Required work:
Line by line, print the records exactly as they are, dropping the pictures.

*** Opening Source material ***

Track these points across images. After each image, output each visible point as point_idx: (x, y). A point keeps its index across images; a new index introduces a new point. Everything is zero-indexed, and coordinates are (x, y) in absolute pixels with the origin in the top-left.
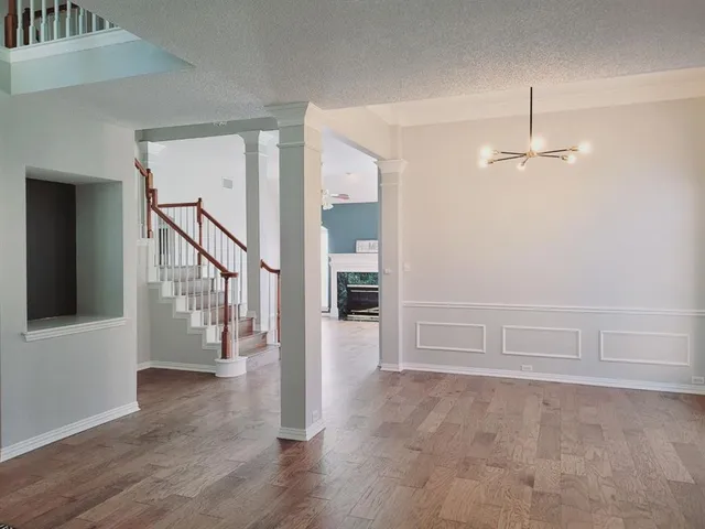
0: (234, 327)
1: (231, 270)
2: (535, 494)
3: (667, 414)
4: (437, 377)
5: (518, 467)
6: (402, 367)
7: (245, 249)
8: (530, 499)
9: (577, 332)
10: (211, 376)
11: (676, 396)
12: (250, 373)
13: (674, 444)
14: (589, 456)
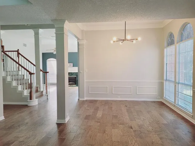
0: (34, 90)
1: (32, 72)
2: (134, 131)
3: (155, 107)
4: (96, 101)
5: (127, 124)
6: (85, 99)
7: (35, 66)
8: (133, 132)
9: (131, 87)
10: (26, 106)
11: (154, 102)
12: (39, 104)
13: (159, 114)
14: (142, 119)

*** Closing Source material ***

Written response:
Track these points across images. After each image, output each visible point as point_idx: (x, y). A point keeps its index across images; a new index introduces a new point. Everything is zero-indexed, and coordinates are (x, y) in absolute pixels with the origin in the top-left.
0: (234, 327)
1: (231, 270)
2: (535, 494)
3: (667, 414)
4: (437, 377)
5: (518, 467)
6: (402, 367)
7: (245, 249)
8: (530, 499)
9: (577, 332)
10: (211, 376)
11: (676, 396)
12: (250, 373)
13: (674, 444)
14: (589, 456)
0: (34, 90)
1: (32, 72)
2: (134, 131)
3: (155, 107)
4: (96, 101)
5: (127, 124)
6: (85, 99)
7: (35, 66)
8: (133, 132)
9: (131, 87)
10: (26, 106)
11: (154, 102)
12: (39, 104)
13: (159, 114)
14: (142, 119)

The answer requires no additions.